29 Jan What on earth is a Data Lake and do I need one?
The wonderful thing about being in technology is the rollercoaster of the hype cycle. Disruptive technologies burst onto the scene with catchy buzzwords, the hype that sucks in billions of clicks and then the deep trench of real world failures until a few startup unicorns rise from the depths with solutions we can actually pitch. As far as names go Data Lake is oddly mesmerizing and serene. But it is a hardcore real life technology trend that has us excited. We take pride in pitching latest technologies to client that help them achieve their business objectives and have been acquiring expertise in Data Lakes.
A Data Lake is a data repository. That’s perhaps its greatest similarity to a Data Warehouse, which it is often confused for. Unlike a Data Warehouse, which uses structured data, a Data Lake holds all data you have in its original native form even if unstructured. Data structure and requirements are not defined until queried for. It allows the use of low cost storage as opposed to Data Warehousing whose hidden storage costs are often a pain for CIO’s who invest in them. You don’t have to look for data specifically as is the case for organizations where data is often siloed. It’s all in one place.
Thinking about Data Lakes cannot be done as just a technology trend. For us Data Lakes are part of a technology strategy for a new breed of digital organization. This digital organization relies on agility. Agile organizations make smarter decisions faster. And it is in this context of agile digital organizations that the concept of Data Lakes makes sense and shines.
You have to understand most new data being created in the world is in unstructured form. Social media posts, images and videos are all unstructured data. Analytics are a powerful thing. Their first gift to the world was Business Intelligence. This allowed you to see where you were using structured data. For example how you did in last 6 months financially? What is the data on what customers have done? Which customers bought what product category in which region? This was great for businesses as planning capability especially for financial purposes greatly increased organizational efficiencies. Structured data feeds built on top of data warehouses were set up to achieve this. But the agile digital organization goes beyond that. Its present is grounded in knowing the past but its focus is the future. It asks: Why will customers leave? Who is the influencer I can personalize my sales efforts to, for maximum word of mouth that will contribute to consistent quarterly growth? How can I consistently satisfy my most frequent high margin customers? It is ruthlessly focused on delighting the customer and its processes, management, information technology all live to enable and enhance that focus. And to do that it requires insights from all sorts of data: Structured, semi-unstructured and unstructured. Because that is the data its customers and often a company’s departments related to customers are producing.

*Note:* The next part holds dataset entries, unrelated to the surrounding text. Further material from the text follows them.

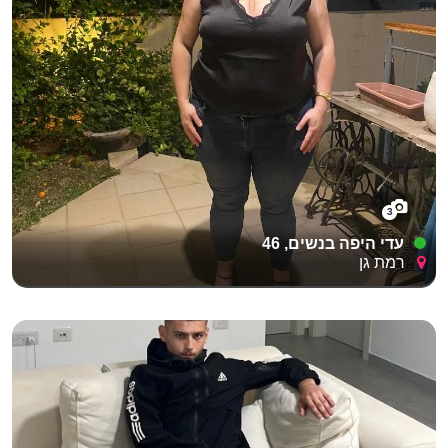
3
עדי היפה בנשים, 46
רמת גן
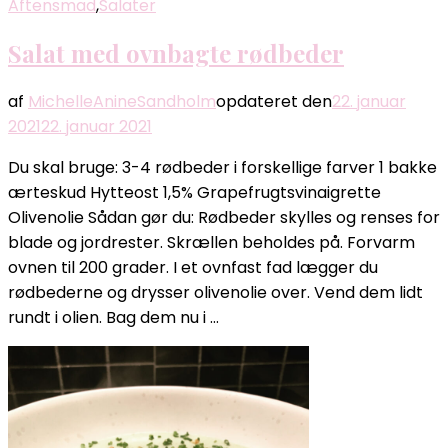
Aftensmad
,
Salater
Salat med ovnbagte rødbeder
af
MichelleAnineSandholm
opdateret den
22. januar
2021
22. januar 2021
Du skal bruge: 3-4 rødbeder i forskellige farver 1 bakke
ærteskud Hytteost 1,5% Grapefrugtsvinaigrette
Olivenolie Sådan gør du: Rødbeder skylles og renses for
blade og jordrester. Skrællen beholdes på. Forvarm
ovnen til 200 grader. I et ovnfast fad lægger du
rødbederne og drysser olivenolie over. Vend dem lidt
rundt i olien. Bag dem nu i …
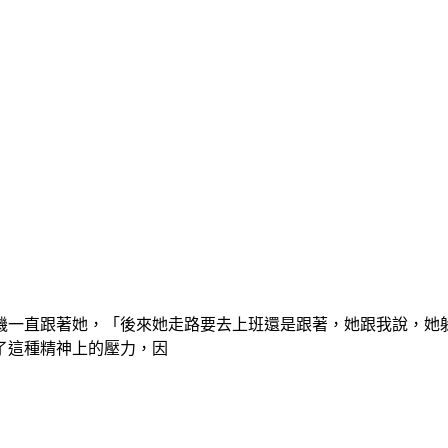
機一直跟著她，「後來她走路要去上班還是跟著，她跟我說，她躲
了這種精神上的壓力，因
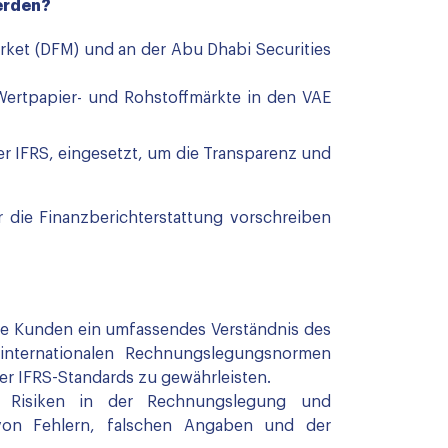
werden?
arket (DFM) und an der Abu Dhabi Securities
 Wertpapier- und Rohstoffmärkte in den VAE
er IFRS, eingesetzt, um die Transparenz und
die Finanzberichterstattung vorschreiben
ere Kunden ein umfassendes Verständnis des
 internationalen Rechnungslegungsnormen
er IFRS-Standards zu gewährleisten.
, Risiken in der Rechnungslegung und
 von Fehlern, falschen Angaben und der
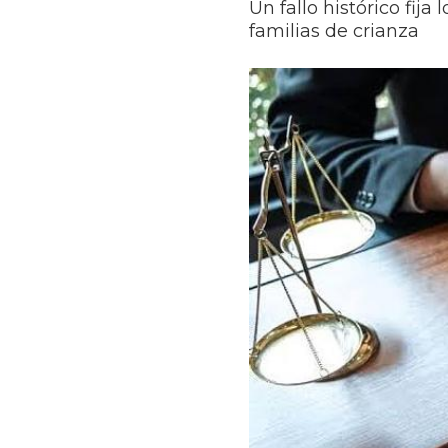
Un fallo histórico fija
familias de crianza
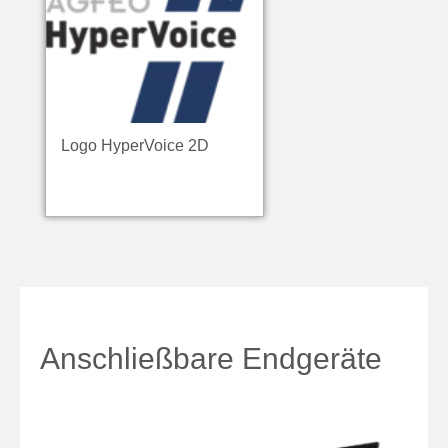
Logo HyperVoice 2D
Anschließbare Endgeräte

In an information technology strategy supporting an agile digital organization, Data Lakes can play an essential part. Such an organization creates use cases first and ensures technology supports them in parallel with using technology to keep costs low. This way IT supports both business strategy and operations. These use cases can be operational in nature like inventory optimization or cost of sales efficiency. Or they can be customer focused like cross selling and upselling. The best practice here is that a cross functional team led by a business executive supported by an IT executive leads and owns this process. Once these use cases are established advanced analytics are then used to find data to support how the organization should move on these use cases.
Using advanced analytics requires access to all kinds of data in any form. Complex data modeling and algorithm led data crawling has to be used on this data. We are talking about massive data loads running on demand for lightning quick near real time or real time analysis. Data Lakes make this possible by being built for scale for all kinds of data not just structured one. There are organizations running advanced analytics on Exabytes of data using Data Lakes already.
Operationally you can even use the cloud as an enabler you are talking about any amount of throughput on any amount of file size with no additional coding requirements once the Data Lake is set up. Companies like Microsoft offer enterprise grade Data Lakes with SLA’s today. If you choose to keep this in your own Data Center Data Lakes use open source technology running on stock dependable storage making it far more cost effective to scale from a storage point of view.
Data Lakes are at the heart of a technology solution for a new kind of agile digital organization whose competency in analyzing massive data sets, getting actionable insights and acting on them gives it a significant edge over rivals. Challenges remain to be sure. Data engineers who set up data feeds and Data Scientists who work with business to create complex data models and algorithms are incredibly rare in most geographies. Getting every department to relinquish data to be put into data lakes is often a far tougher cultural challenge then leaders realize. But Data Lakes mean insights that can help companies win in persistently uncertain times. For this reason alone they are here to stay.